Ring localization and ideals

Question

I'm trying to solve a couple of problems involving ring localization and I'm not sure if my solutions are right or if I understand the idea of localization correctly.

Let $A$ be a commutative ring, $S$ a set closed under multiplication with $1 \in S \subset A - \{0\}$, $J$ an ideal in $A$ and $i : A \rightarrow A_S$ with $i(a)=\frac{a}{1}$. Prove that

$$ \langle i(a) : a \in J\rangle = \{ \tfrac{a}{s} \in A_S : a\in J \}$$

I'll start by proving $\subset$. Let $p \in \langle i(a) : a \in J\rangle$, then $ p = \sum _{j \in I} s_j i(a_j)$ with $s_j \in A_S$ and $a_j \in J$.

Then, $p = \sum _{j \in I} \frac{\alpha_j}{\beta_j} \frac{a_j}{1} $ with $\alpha_j \in A$, $a_j \in J$ and $\beta_j \in S$. Since $J$ is an ideal $\alpha_j a_j = a'_j \in J$. Working through the sum then:

$$p = \frac{\sum_j a'_j ( \prod_{k \not= j} \beta_k)}{\prod_{j\in I} \beta_j} = \frac{a''}{s'} \, \text{for some} \, a'' \in J, \, s' \in S $$

Now I need to prove the other inclusion.

If $p \in \{ \frac{a}{s} \in A_S : a\in J \}$ then obviously $p = \frac{a}{s}$ for some $a\in A$ and $s \in S$ so $p = \frac{1}{s} i(a)$ and it's done.

I understand that the elements of $A_S$ are classes of the form $(a,s)$ with $a\in A$ and $s\in S$ but, is $\frac{1}{s}$ always an element of $A_S$ even if there's no $a \in A$ so that $i(a)$ is in the same class as $\frac{1}{s}$?
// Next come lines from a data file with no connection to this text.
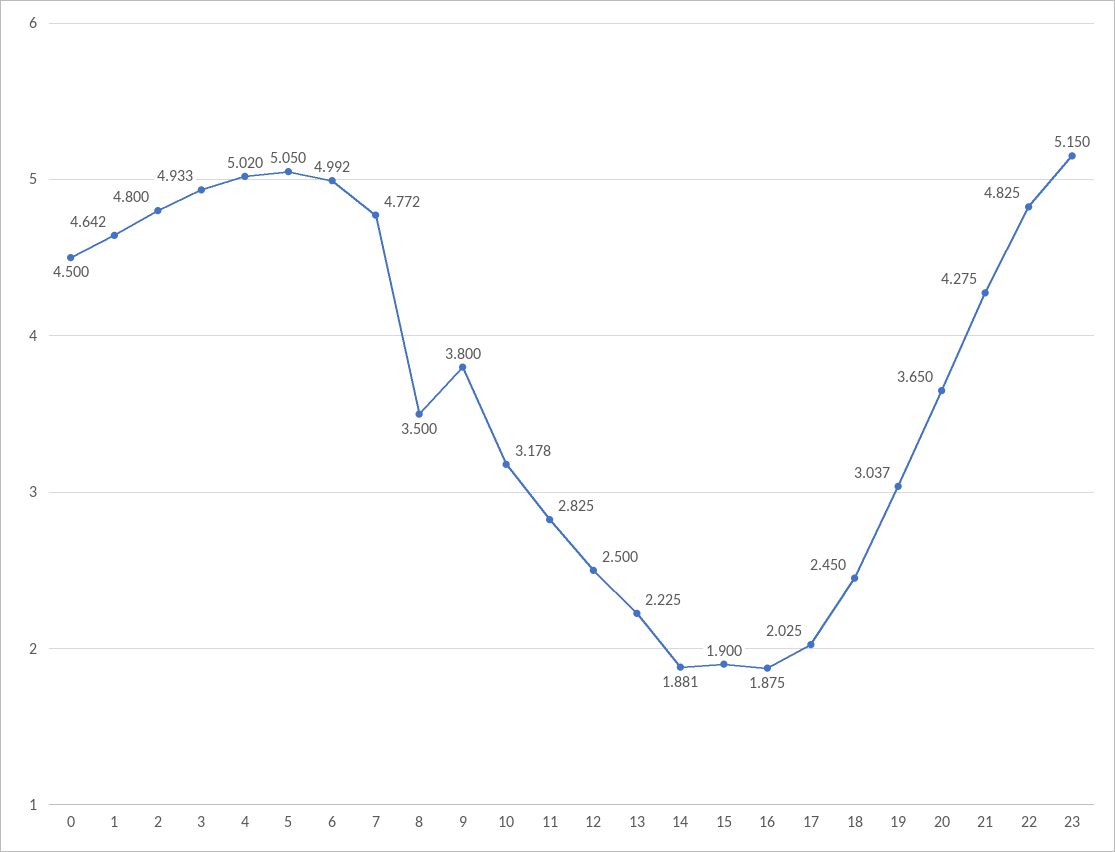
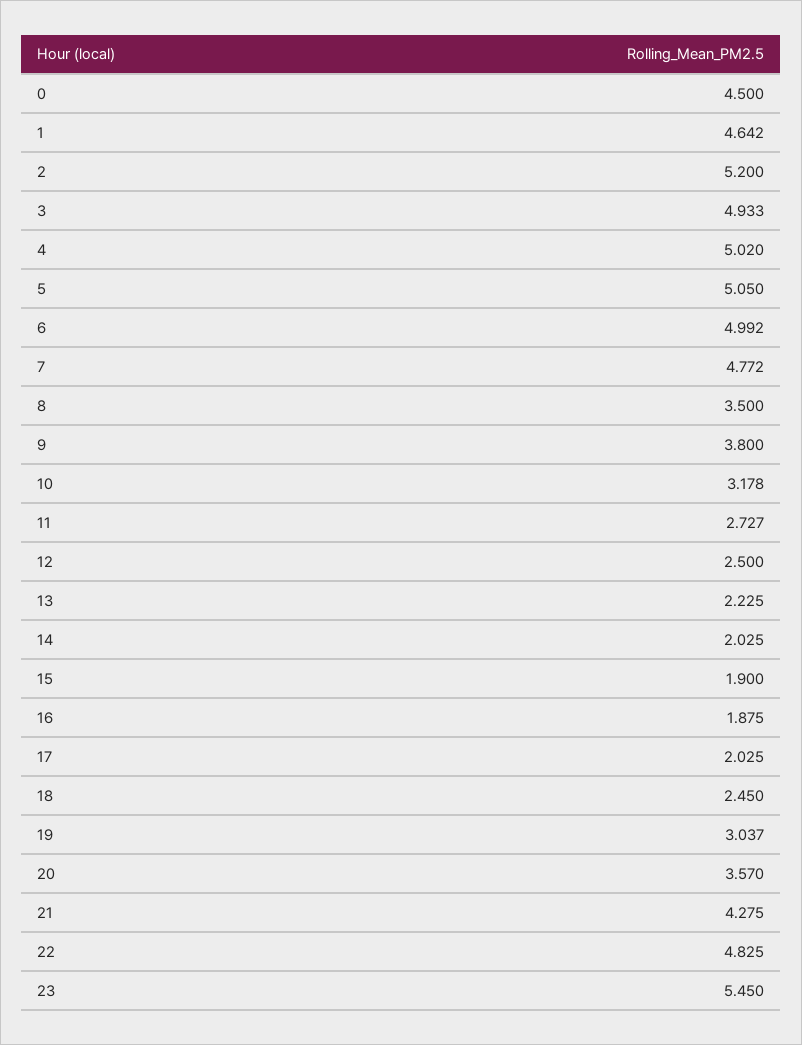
  {
    "0": 4.5,
    "1": 4.642,
-   "2": 4.8,
+   "2": 5.2,
    "3": 4.933,
    "4": 5.02,
    "5": 5.05,
    "6": 4.992,
    "7": 4.772,
    "8": 3.5,
    "9": 3.8,
    "10": 3.178,
-   "11": 2.825,
+   "11": 2.727,
    "12": 2.5,
    "13": 2.225,
-   "14": 1.881,
+   "14": 2.025,
    "15": 1.9,
    "16": 1.875,
    "17": 2.025,
    "18": 2.45,
    "19": 3.037,
-   "20": 3.65,
+   "20": 3.57,
    "21": 4.275,
    "22": 4.825,
-   "23": 5.15
+   "23": 5.45
  }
I don't think it's necessarily true that there's an $a \in A$ so that there's a $t \in S$ with $t(as - 1) = 0$ for all $s \in S$ so that would lead me to think no.

Answer 1

First prove that $$ J^e=\left\{\frac{a}{s}:a\in J, s\in S\right\} $$ is an ideal of $S^{-1}A$ (I prefer this notation over $A_S$). This poses no problem, but just to sketch the proof:

1. $0/1\in J^e$, because $0\in J$
2. if $a,b\in J$ and $s,t\in S$, then $$ \frac{a}{s}+\frac{b}{t}=\frac{at+bs}{st}\in J^e $$ because $at+bs\in J$ and $st\in S$
3. if $a\in J$, $b\in A$ and $s,t\in S$, then $$ \frac{a}{s}\frac{b}{t}=\frac{ab}{st}\in J^e $$ because $ab\in J$ and $st\in S$

Then the inclusion $\subset$ follows by observing that, for $a\in J$, $i(a)=\frac{a}{1}\in J^e$, because $1\in S$, and from the fact that $J^e$ is an ideal.

For the converse, an element $a/s$ with $a\in J$ can be written as $$ \frac{a}{s}=\frac{a}{1}\frac{1}{s}=i(a)\frac{1}{s} $$ so it belongs to the ideal of $S^{-1}$ generated by $i(a)$, which is obviously contained in $\langle i(a):a\in J\rangle$.